> [WORK ITEM] A faithful, word-for-word copy of the data below is required, without pictures.

> [SUPPLIED MATERIAL]
↓

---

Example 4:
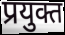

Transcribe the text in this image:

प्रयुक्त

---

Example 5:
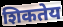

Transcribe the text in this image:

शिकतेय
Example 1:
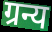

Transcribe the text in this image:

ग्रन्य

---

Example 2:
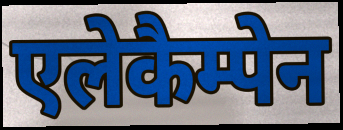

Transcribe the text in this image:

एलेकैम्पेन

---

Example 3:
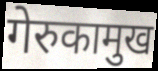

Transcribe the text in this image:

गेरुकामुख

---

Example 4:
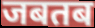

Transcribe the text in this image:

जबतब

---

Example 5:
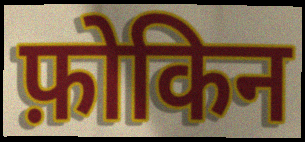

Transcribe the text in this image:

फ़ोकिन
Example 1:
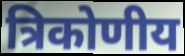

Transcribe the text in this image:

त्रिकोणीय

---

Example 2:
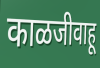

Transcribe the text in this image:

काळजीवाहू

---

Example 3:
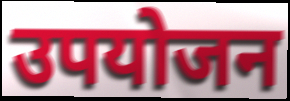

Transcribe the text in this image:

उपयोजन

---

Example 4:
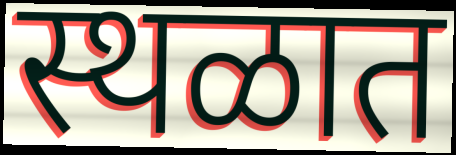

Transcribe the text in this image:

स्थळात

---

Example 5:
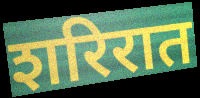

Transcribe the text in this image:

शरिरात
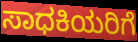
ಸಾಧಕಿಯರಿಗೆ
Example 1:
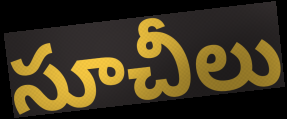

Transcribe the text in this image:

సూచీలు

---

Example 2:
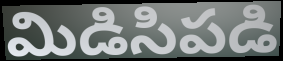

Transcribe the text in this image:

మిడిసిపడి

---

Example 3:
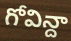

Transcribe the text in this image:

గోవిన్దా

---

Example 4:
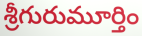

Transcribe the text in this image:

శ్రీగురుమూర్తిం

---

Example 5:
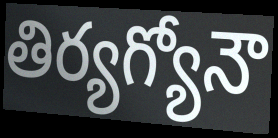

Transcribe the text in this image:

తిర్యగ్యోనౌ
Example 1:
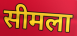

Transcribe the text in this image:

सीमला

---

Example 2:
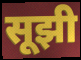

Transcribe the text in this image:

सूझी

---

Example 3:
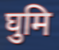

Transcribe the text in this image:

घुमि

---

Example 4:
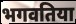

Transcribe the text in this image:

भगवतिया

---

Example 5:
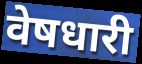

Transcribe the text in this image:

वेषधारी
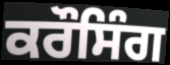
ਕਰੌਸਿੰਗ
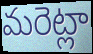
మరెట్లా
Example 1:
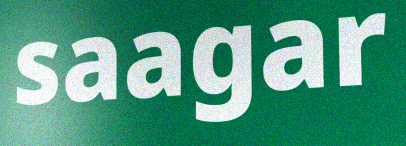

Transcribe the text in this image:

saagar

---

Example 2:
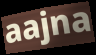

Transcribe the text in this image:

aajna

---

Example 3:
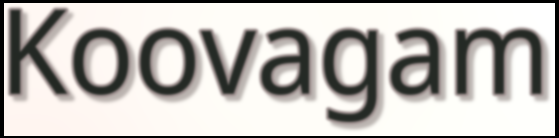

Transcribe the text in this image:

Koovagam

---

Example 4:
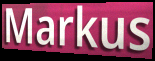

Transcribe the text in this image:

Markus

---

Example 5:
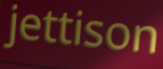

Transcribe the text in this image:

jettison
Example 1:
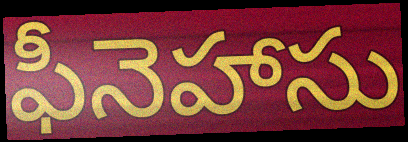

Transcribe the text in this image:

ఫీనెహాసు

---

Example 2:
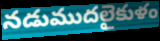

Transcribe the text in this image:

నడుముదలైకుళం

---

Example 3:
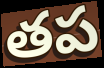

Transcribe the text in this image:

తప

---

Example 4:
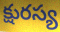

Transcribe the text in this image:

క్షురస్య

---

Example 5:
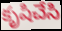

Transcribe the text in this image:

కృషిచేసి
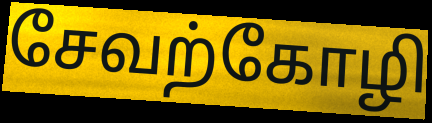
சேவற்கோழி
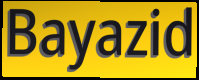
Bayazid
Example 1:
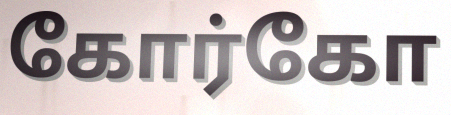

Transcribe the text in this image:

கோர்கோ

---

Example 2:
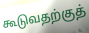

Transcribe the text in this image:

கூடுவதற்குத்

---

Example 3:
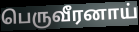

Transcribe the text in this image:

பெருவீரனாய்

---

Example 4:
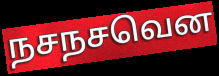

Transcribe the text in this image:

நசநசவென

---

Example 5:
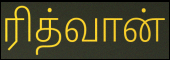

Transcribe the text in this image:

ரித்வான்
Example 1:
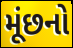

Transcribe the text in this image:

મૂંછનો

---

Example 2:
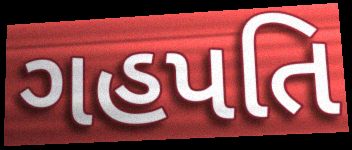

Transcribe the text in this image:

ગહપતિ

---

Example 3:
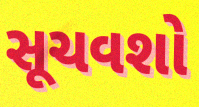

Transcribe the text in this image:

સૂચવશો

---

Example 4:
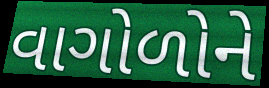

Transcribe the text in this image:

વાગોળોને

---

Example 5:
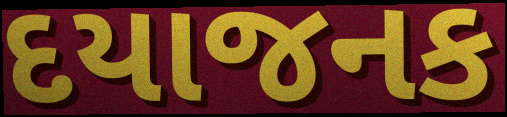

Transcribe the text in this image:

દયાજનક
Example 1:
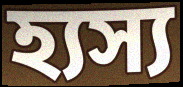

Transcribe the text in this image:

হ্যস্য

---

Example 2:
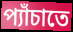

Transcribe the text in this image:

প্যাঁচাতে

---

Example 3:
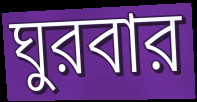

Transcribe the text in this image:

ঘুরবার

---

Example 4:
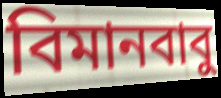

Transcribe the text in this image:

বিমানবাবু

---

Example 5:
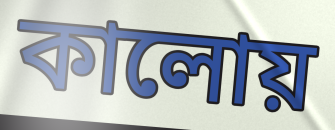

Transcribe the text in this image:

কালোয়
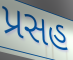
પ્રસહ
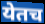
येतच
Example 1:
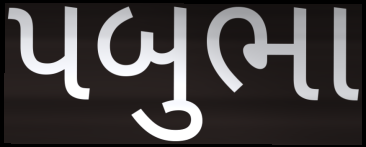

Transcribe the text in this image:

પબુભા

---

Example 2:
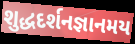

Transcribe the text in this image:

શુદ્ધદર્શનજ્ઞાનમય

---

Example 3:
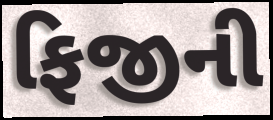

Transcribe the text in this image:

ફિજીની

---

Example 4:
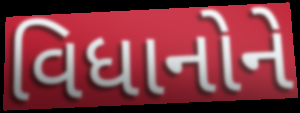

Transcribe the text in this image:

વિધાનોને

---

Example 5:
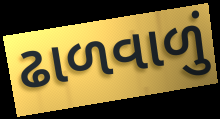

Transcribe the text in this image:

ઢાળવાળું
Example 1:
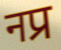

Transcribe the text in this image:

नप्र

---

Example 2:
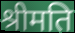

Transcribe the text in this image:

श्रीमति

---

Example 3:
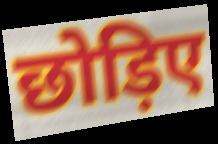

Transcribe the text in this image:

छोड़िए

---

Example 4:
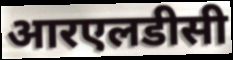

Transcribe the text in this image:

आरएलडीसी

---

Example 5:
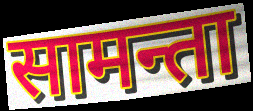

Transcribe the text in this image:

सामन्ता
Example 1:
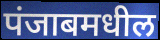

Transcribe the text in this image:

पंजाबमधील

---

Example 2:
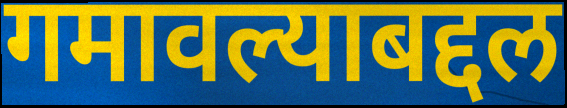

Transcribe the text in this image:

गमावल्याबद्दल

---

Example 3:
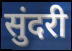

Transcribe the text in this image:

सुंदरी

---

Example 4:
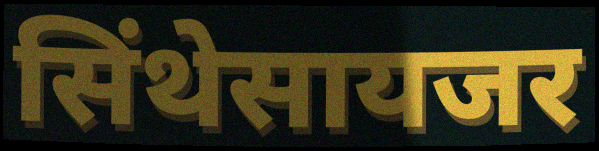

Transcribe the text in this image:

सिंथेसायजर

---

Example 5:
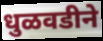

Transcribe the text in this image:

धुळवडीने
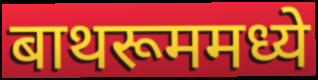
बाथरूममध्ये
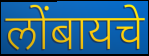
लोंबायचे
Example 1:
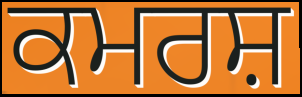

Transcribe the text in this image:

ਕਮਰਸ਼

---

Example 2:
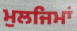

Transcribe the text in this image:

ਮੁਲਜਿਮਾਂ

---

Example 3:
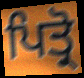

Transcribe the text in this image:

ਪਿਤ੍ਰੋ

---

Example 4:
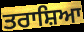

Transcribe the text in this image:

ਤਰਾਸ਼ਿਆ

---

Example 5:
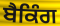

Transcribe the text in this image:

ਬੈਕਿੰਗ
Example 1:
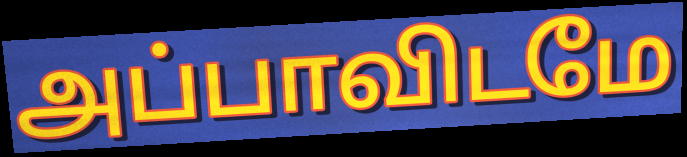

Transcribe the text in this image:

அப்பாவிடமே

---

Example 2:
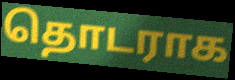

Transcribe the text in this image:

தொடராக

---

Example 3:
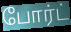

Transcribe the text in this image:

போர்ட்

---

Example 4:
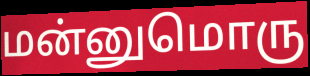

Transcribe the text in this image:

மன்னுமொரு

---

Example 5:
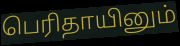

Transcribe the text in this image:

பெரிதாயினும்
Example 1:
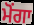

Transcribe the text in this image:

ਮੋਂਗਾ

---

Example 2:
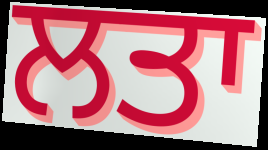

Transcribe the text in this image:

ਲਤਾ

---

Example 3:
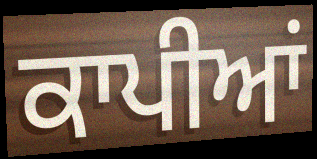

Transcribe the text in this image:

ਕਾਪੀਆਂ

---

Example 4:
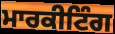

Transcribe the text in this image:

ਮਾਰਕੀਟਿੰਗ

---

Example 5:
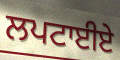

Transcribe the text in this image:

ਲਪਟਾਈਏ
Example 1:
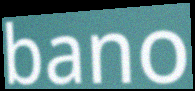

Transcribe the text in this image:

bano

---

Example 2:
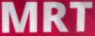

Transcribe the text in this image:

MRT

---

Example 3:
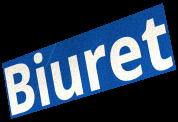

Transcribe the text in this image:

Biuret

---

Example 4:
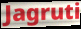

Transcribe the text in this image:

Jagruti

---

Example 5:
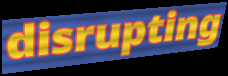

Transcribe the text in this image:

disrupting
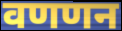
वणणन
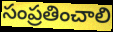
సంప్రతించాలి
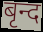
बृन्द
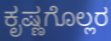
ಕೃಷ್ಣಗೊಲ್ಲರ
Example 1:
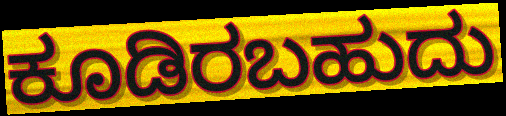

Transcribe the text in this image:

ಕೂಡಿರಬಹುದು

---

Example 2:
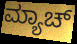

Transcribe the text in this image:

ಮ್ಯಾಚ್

↑

> [THE ANSWER]
---

Example 4:

Transcribe the text in this image:

प्रयुक्त

---

Example 5:

Transcribe the text in this image:

शिकतेय
Example 1:

Transcribe the text in this image:

ग्रन्य

---

Example 2:

Transcribe the text in this image:

एलेकैम्पेन

---

Example 3:

Transcribe the text in this image:

गेरुकामुख

---

Example 4:

Transcribe the text in this image:

जबतब

---

Example 5:

Transcribe the text in this image:

फ़ोकिन
Example 1:

Transcribe the text in this image:

त्रिकोणीय

---

Example 2:

Transcribe the text in this image:

काळजीवाहू

---

Example 3:

Transcribe the text in this image:

उपयोजन

---

Example 4:

Transcribe the text in this image:

स्थळात

---

Example 5:

Transcribe the text in this image:

शरिरात
ಸಾಧಕಿಯರಿಗೆ
Example 1:

Transcribe the text in this image:

సూచీలు

---

Example 2:

Transcribe the text in this image:

మిడిసిపడి

---

Example 3:

Transcribe the text in this image:

గోవిన్దా

---

Example 4:

Transcribe the text in this image:

శ్రీగురుమూర్తిం

---

Example 5:

Transcribe the text in this image:

తిర్యగ్యోనౌ
Example 1:

Transcribe the text in this image:

सीमला

---

Example 2:

Transcribe the text in this image:

सूझी

---

Example 3:

Transcribe the text in this image:

घुमि

---

Example 4:

Transcribe the text in this image:

भगवतिया

---

Example 5:

Transcribe the text in this image:

वेषधारी
ਕਰੌਸਿੰਗ
మరెట్లా
Example 1:

Transcribe the text in this image:

saagar

---

Example 2:

Transcribe the text in this image:

aajna

---

Example 3:

Transcribe the text in this image:

Koovagam

---

Example 4:

Transcribe the text in this image:

Markus

---

Example 5:

Transcribe the text in this image:

jettison
Example 1:

Transcribe the text in this image:

ఫీనెహాసు

---

Example 2:

Transcribe the text in this image:

నడుముదలైకుళం

---

Example 3:

Transcribe the text in this image:

తప

---

Example 4:

Transcribe the text in this image:

క్షురస్య

---

Example 5:

Transcribe the text in this image:

కృషిచేసి
சேவற்கோழி
Bayazid
Example 1:

Transcribe the text in this image:

கோர்கோ

---

Example 2:

Transcribe the text in this image:

கூடுவதற்குத்

---

Example 3:

Transcribe the text in this image:

பெருவீரனாய்

---

Example 4:

Transcribe the text in this image:

நசநசவென

---

Example 5:

Transcribe the text in this image:

ரித்வான்
Example 1:

Transcribe the text in this image:

મૂંછનો

---

Example 2:

Transcribe the text in this image:

ગહપતિ

---

Example 3:

Transcribe the text in this image:

સૂચવશો

---

Example 4:

Transcribe the text in this image:

વાગોળોને

---

Example 5:

Transcribe the text in this image:

દયાજનક
Example 1:

Transcribe the text in this image:

হ্যস্য

---

Example 2:

Transcribe the text in this image:

প্যাঁচাতে

---

Example 3:

Transcribe the text in this image:

ঘুরবার

---

Example 4:

Transcribe the text in this image:

বিমানবাবু

---

Example 5:

Transcribe the text in this image:

কালোয়
પ્રસહ
येतच
Example 1:

Transcribe the text in this image:

પબુભા

---

Example 2:

Transcribe the text in this image:

શુદ્ધદર્શનજ્ઞાનમય

---

Example 3:

Transcribe the text in this image:

ફિજીની

---

Example 4:

Transcribe the text in this image:

વિધાનોને

---

Example 5:

Transcribe the text in this image:

ઢાળવાળું
Example 1:

Transcribe the text in this image:

नप्र

---

Example 2:

Transcribe the text in this image:

श्रीमति

---

Example 3:

Transcribe the text in this image:

छोड़िए

---

Example 4:

Transcribe the text in this image:

आरएलडीसी

---

Example 5:

Transcribe the text in this image:

सामन्ता
Example 1:

Transcribe the text in this image:

पंजाबमधील

---

Example 2:

Transcribe the text in this image:

गमावल्याबद्दल

---

Example 3:

Transcribe the text in this image:

सुंदरी

---

Example 4:

Transcribe the text in this image:

सिंथेसायजर

---

Example 5:

Transcribe the text in this image:

धुळवडीने
बाथरूममध्ये
लोंबायचे
Example 1:

Transcribe the text in this image:

ਕਮਰਸ਼

---

Example 2:

Transcribe the text in this image:

ਮੁਲਜਿਮਾਂ

---

Example 3:

Transcribe the text in this image:

ਪਿਤ੍ਰੋ

---

Example 4:

Transcribe the text in this image:

ਤਰਾਸ਼ਿਆ

---

Example 5:

Transcribe the text in this image:

ਬੈਕਿੰਗ
Example 1:

Transcribe the text in this image:

அப்பாவிடமே

---

Example 2:

Transcribe the text in this image:

தொடராக

---

Example 3:

Transcribe the text in this image:

போர்ட்

---

Example 4:

Transcribe the text in this image:

மன்னுமொரு

---

Example 5:

Transcribe the text in this image:

பெரிதாயினும்
Example 1:

Transcribe the text in this image:

ਮੋਂਗਾ

---

Example 2:

Transcribe the text in this image:

ਲਤਾ

---

Example 3:

Transcribe the text in this image:

ਕਾਪੀਆਂ

---

Example 4:

Transcribe the text in this image:

ਮਾਰਕੀਟਿੰਗ

---

Example 5:

Transcribe the text in this image:

ਲਪਟਾਈਏ
Example 1:

Transcribe the text in this image:

bano

---

Example 2:

Transcribe the text in this image:

MRT

---

Example 3:

Transcribe the text in this image:

Biuret

---

Example 4:

Transcribe the text in this image:

Jagruti

---

Example 5:

Transcribe the text in this image:

disrupting
वणणन
సంప్రతించాలి
बृन्द
ಕೃಷ್ಣಗೊಲ್ಲರ
Example 1:

Transcribe the text in this image:

ಕೂಡಿರಬಹುದು

---

Example 2:

Transcribe the text in this image:

ಮ್ಯಾಚ್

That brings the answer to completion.